## WHAT YOU NEED TO DO
Change "Transcribe" to "Write out" in each of the lines below and keep everything else the same. Leave the pictures out of your answer.

## DATA FOR PROCESSING
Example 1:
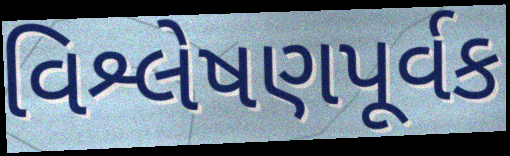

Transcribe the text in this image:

વિશ્લેષણપૂર્વક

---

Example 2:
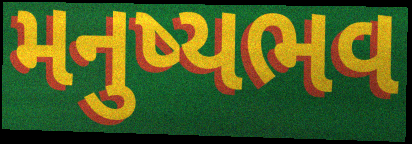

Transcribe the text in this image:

મનુષ્યભવ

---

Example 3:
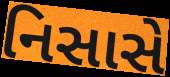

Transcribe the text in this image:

નિસાસે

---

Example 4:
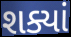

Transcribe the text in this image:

શક્યાં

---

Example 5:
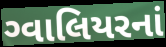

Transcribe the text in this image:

ગ્વાલિયરનાં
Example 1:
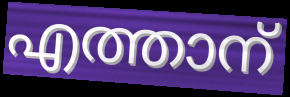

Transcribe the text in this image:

എത്താന്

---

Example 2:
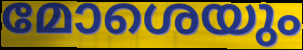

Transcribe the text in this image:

മോശെയും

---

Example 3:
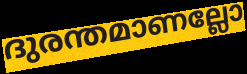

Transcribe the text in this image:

ദുരന്തമാണല്ലോ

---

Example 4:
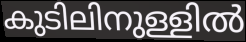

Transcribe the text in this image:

കുടിലിനുള്ളിൽ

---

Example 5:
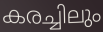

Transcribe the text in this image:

കരച്ചിലും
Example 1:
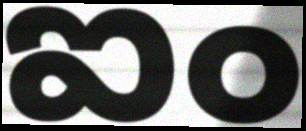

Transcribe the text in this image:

ఐం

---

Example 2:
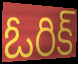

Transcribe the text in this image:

ఓరిక్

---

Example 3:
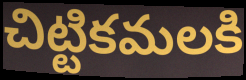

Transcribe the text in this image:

చిట్టికమలకి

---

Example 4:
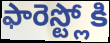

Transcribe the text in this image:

ఫారెస్ట్లోకి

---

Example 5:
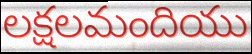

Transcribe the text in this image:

లక్షలమందియు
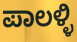
ಪಾಲಳ್ಳಿ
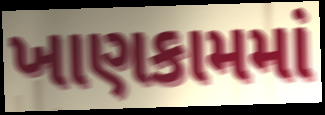
ખાણકામમાં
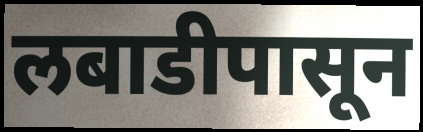
लबाडीपासून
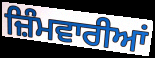
ਜ਼ਿੰਮਵਾਰੀਆਂ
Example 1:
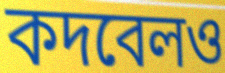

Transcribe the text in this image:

কদবেলও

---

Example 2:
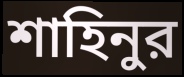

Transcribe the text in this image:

শাহিনুর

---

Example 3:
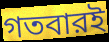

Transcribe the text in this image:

গতবারই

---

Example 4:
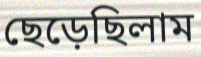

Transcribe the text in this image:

ছেড়েছিলাম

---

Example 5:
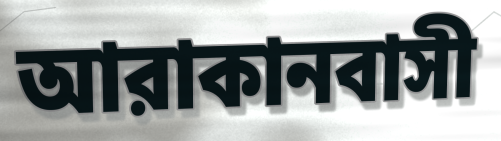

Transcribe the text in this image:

আরাকানবাসী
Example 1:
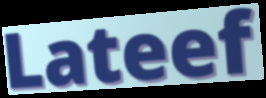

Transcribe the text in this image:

Lateef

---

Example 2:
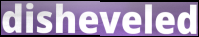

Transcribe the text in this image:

disheveled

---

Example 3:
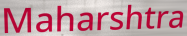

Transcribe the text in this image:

Maharshtra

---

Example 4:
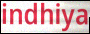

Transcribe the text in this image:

indhiya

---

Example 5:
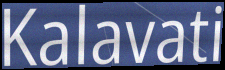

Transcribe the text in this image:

Kalavati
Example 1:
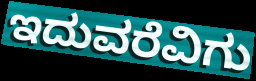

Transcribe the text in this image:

ಇದುವರೆವಿಗು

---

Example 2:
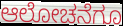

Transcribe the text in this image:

ಆಲೋಚನೆಗೂ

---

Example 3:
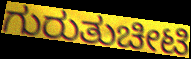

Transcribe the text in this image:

ಗುರುತುಚೀಟಿ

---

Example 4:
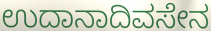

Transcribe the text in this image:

ಉದಾನಾದಿವಸೇನ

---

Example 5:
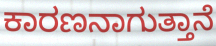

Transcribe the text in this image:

ಕಾರಣನಾಗುತ್ತಾನೆ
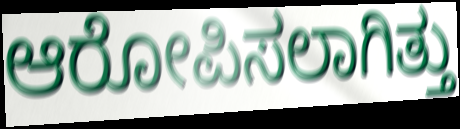
ಆರೋಪಿಸಲಾಗಿತ್ತು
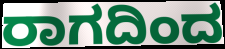
ರಾಗದಿಂದ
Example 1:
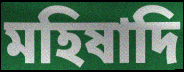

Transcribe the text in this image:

মহিষাদি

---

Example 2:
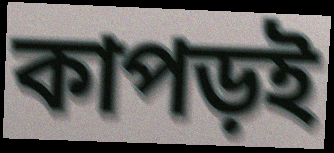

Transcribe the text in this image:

কাপড়ই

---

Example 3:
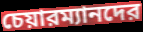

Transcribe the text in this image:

চেয়ারম্যানদের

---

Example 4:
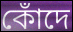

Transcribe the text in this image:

কোঁদে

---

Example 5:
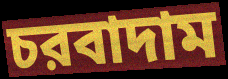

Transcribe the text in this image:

চরবাদাম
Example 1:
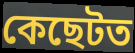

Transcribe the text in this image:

কেছেটত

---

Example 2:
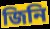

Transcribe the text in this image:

জিনি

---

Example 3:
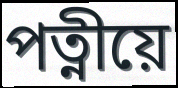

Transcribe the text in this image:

## FINISHED EXERCISE
Example 1:

Write out the text in this image:

વિશ્લેષણપૂર્વક

---

Example 2:

Write out the text in this image:

મનુષ્યભવ

---

Example 3:

Write out the text in this image:

નિસાસે

---

Example 4:

Write out the text in this image:

શક્યાં

---

Example 5:

Write out the text in this image:

ગ્વાલિયરનાં
Example 1:

Write out the text in this image:

എത്താന്

---

Example 2:

Write out the text in this image:

മോശെയും

---

Example 3:

Write out the text in this image:

ദുരന്തമാണല്ലോ

---

Example 4:

Write out the text in this image:

കുടിലിനുള്ളിൽ

---

Example 5:

Write out the text in this image:

കരച്ചിലും
Example 1:

Write out the text in this image:

ఐం

---

Example 2:

Write out the text in this image:

ఓరిక్

---

Example 3:

Write out the text in this image:

చిట్టికమలకి

---

Example 4:

Write out the text in this image:

ఫారెస్ట్లోకి

---

Example 5:

Write out the text in this image:

లక్షలమందియు
ಪಾಲಳ್ಳಿ
ખાણકામમાં
लबाडीपासून
ਜ਼ਿੰਮਵਾਰੀਆਂ
Example 1:

Write out the text in this image:

কদবেলও

---

Example 2:

Write out the text in this image:

শাহিনুর

---

Example 3:

Write out the text in this image:

গতবারই

---

Example 4:

Write out the text in this image:

ছেড়েছিলাম

---

Example 5:

Write out the text in this image:

আরাকানবাসী
Example 1:

Write out the text in this image:

Lateef

---

Example 2:

Write out the text in this image:

disheveled

---

Example 3:

Write out the text in this image:

Maharshtra

---

Example 4:

Write out the text in this image:

indhiya

---

Example 5:

Write out the text in this image:

Kalavati
Example 1:

Write out the text in this image:

ಇದುವರೆವಿಗು

---

Example 2:

Write out the text in this image:

ಆಲೋಚನೆಗೂ

---

Example 3:

Write out the text in this image:

ಗುರುತುಚೀಟಿ

---

Example 4:

Write out the text in this image:

ಉದಾನಾದಿವಸೇನ

---

Example 5:

Write out the text in this image:

ಕಾರಣನಾಗುತ್ತಾನೆ
ಆರೋಪಿಸಲಾಗಿತ್ತು
ರಾಗದಿಂದ
Example 1:

Write out the text in this image:

মহিষাদি

---

Example 2:

Write out the text in this image:

কাপড়ই

---

Example 3:

Write out the text in this image:

চেয়ারম্যানদের

---

Example 4:

Write out the text in this image:

কোঁদে

---

Example 5:

Write out the text in this image:

চরবাদাম
Example 1:

Write out the text in this image:

কেছেটত

---

Example 2:

Write out the text in this image:

জিনি

---

Example 3:

Write out the text in this image:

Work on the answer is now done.